**Aim of the task**
Go to the line holding "34: (775, 420)" in the data below. Return it and each line after it through the last, exactly, and skip the pictures.

**Given data**
<<<<
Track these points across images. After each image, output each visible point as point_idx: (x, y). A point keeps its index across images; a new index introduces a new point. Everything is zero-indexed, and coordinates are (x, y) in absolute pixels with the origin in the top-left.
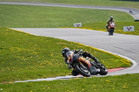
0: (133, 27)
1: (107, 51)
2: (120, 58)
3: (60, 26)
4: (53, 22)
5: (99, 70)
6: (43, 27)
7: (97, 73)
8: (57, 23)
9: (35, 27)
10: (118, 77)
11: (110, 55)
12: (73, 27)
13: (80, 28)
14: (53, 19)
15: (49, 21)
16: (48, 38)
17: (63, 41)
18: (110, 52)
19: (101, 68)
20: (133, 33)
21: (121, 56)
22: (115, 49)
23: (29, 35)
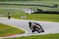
0: (25, 16)
1: (14, 27)
2: (20, 30)
10: (19, 38)
11: (16, 28)
13: (3, 17)
18: (16, 27)
20: (26, 19)
21: (21, 29)
22: (18, 26)
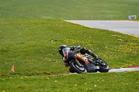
3: (114, 19)
4: (108, 14)
5: (98, 68)
6: (97, 19)
7: (96, 70)
8: (112, 16)
9: (90, 19)
12: (128, 19)
13: (135, 20)
14: (108, 12)
15: (103, 13)
16: (103, 31)
17: (118, 34)
19: (101, 65)
23: (84, 27)
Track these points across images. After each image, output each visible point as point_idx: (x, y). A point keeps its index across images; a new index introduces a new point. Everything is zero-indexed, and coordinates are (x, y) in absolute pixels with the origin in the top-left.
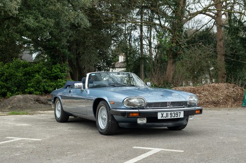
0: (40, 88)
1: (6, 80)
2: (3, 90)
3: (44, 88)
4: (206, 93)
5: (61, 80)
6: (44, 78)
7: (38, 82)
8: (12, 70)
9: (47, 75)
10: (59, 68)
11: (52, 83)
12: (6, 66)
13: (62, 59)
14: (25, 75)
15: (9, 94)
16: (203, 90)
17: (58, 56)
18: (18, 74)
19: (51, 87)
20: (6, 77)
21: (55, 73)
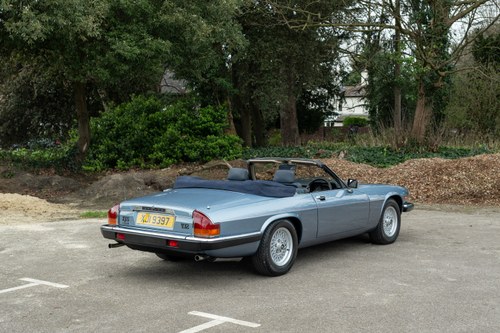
0: (175, 153)
1: (117, 137)
2: (111, 156)
3: (182, 152)
4: (462, 174)
5: (213, 136)
6: (182, 133)
7: (173, 141)
8: (127, 118)
9: (190, 128)
10: (211, 114)
11: (197, 143)
12: (118, 109)
13: (217, 96)
14: (151, 126)
15: (120, 163)
16: (457, 168)
17: (211, 91)
18: (136, 126)
19: (195, 150)
20: (117, 131)
21: (205, 123)
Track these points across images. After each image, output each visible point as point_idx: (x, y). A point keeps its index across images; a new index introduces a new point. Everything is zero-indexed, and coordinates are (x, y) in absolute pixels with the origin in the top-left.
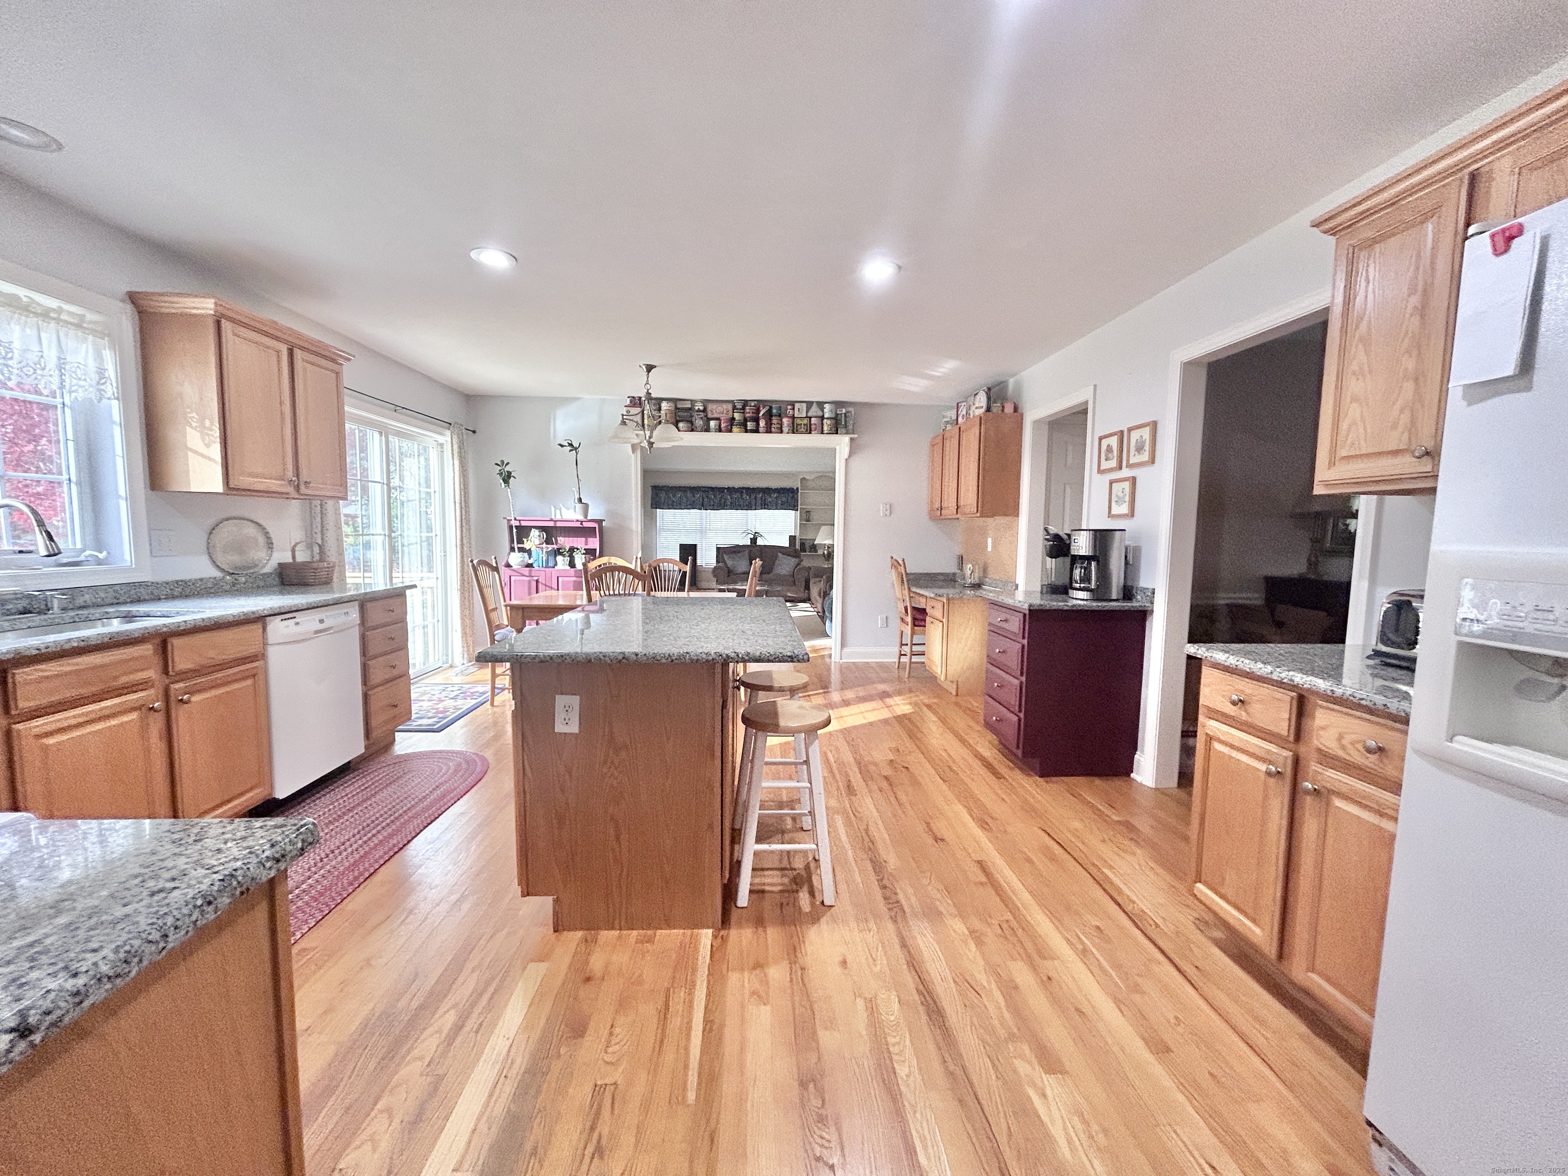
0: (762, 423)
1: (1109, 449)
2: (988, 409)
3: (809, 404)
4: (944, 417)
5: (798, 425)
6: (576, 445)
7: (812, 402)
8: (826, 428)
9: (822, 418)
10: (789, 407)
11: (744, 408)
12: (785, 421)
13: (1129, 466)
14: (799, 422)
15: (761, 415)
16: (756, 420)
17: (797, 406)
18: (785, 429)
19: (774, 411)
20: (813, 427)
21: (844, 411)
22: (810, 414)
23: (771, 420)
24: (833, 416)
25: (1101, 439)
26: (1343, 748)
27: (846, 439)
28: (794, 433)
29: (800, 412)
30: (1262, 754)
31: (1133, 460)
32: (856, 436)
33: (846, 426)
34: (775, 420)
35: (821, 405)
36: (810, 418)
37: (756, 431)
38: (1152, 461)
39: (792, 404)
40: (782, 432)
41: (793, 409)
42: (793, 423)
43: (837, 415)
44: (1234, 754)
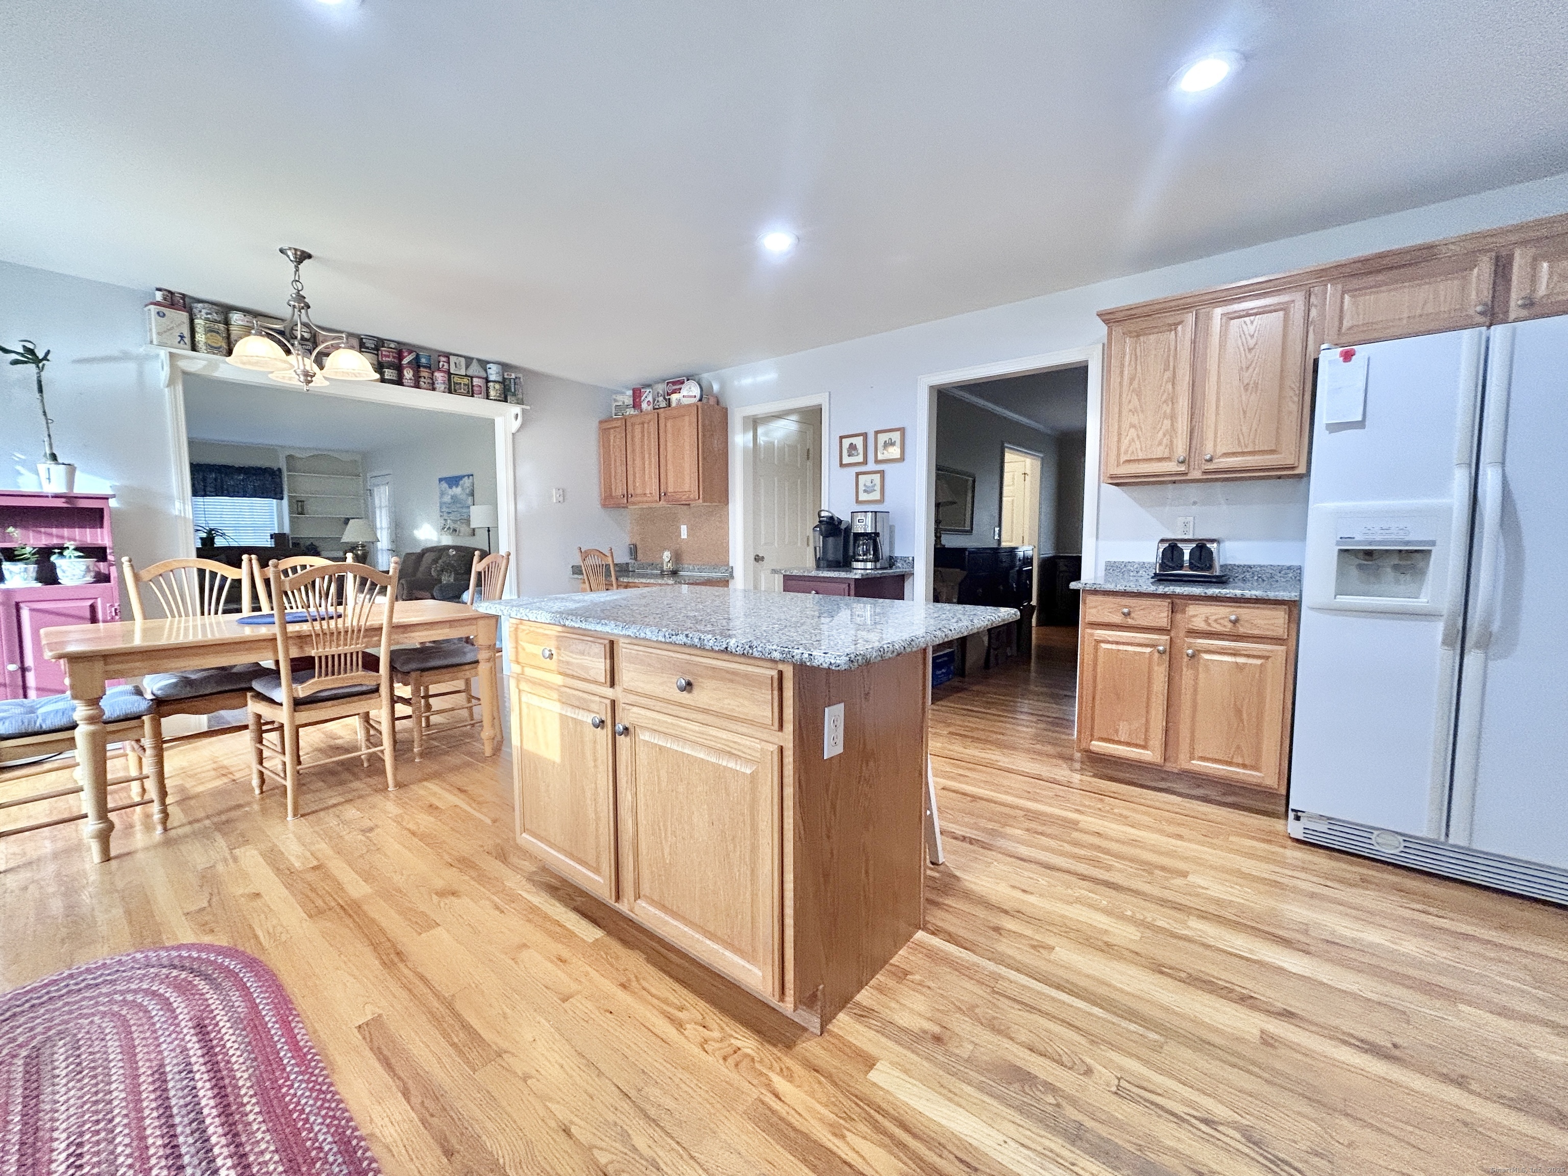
>>>>
**Answer to this problem**
34: (775, 420)
35: (821, 405)
36: (810, 418)
37: (756, 431)
38: (1152, 461)
39: (792, 404)
40: (782, 432)
41: (793, 409)
42: (793, 423)
43: (837, 415)
44: (1234, 754)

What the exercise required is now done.